Let me know if you have any other doubts!

@bheimbu
Copy link
Author

bheimbu commented Sep 4, 2023

Hi @Jigyasa3 ,

thanks for getting back to me. I'll see how far I can go. Actually I'm trying to implement your pipeline in a Snakenake workflow to make it more reproducible. So I may have some upcoming questions in the future -- just to let you know.

Cheers Bastian

@bheimbu
Copy link
Author

bheimbu commented Sep 5, 2023

Hi @Jigyasa3,

could you please clarify on:

The file gtdb_ver95_alllca_taxid.csv.tar.gz is self written. But you can find that GTDB team has generated a code to create a similar (and even better) version of the same file. You can find it here-https://github.com/shenwei356/gtdb-taxdump

I cannot find the mentioned code on the webpage?

Cheers Bastian

@Jigyasa3
Copy link
Collaborator

Jigyasa3 commented Sep 5, 2023

Hi @bheimbu ,

The file gtdb_ver95_alllca_taxid.csv.tar.gz essentially creates a taxdump file for a specific version of GTDB. The GitHub page I linked allows you to create a taxdump file for any version of GTDB database. I haven't used it yet. I found it recently and was interested that the GTDB team has streamlined the process of using the database for DIAMOND/BLAST analysis.

They give details of the method in their README file. I recommend asking them directly as I haven't used it myself.

@bheimbu
Copy link
Author

bheimbu commented Sep 6, 2023

Hi @Jigyasa3,

I'm really sorry to bother you, but when I use the code on https://github.com/shenwei356/gtdb-taxdump, I get following files: delnodes.dmp, merged.dmp, names.dmp, nodes.dmp, and taxid.map. None of these files comes close to your gtdb_ver95_alllca_taxid.csv.tar.gz.

Is there a script or some line of code that you could share with me?

Cheers Bastian

@Jigyasa3
Copy link
Collaborator

Jigyasa3 commented Sep 6, 2023

Hi @bheimbu ,

I did a Google search for you. Here are some suggestions.

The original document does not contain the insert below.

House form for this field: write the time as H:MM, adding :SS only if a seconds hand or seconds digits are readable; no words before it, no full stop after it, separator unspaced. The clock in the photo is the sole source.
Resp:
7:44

  1. To incorporate the taxdump files from GTDB into DIAMOND- check this link https://www.biostars.org/p/412823/
    and DIAMOND manual https://gensoft.pasteur.fr/docs/diamond/2.0.4/3_Command_line_options.html
  2. The GTDB equivalent of the files required to input into DIAMOND-https://github.com/shenwei356/gtdb-taxdump/issues/6

@bheimbu
Copy link
Author

bheimbu commented Sep 7, 2023

Hi,

thanks for all your help again. Besides that the links do not work, I'm wondering why u cannot tell me how you have created gtdb_ver95_alllca_taxid.csv.tar.gz, since you say

The file gtdb_ver95_alllca_taxid.csv.tar.gz is self written.

Anyway, if you don't want to share this information with me, I have to respect that.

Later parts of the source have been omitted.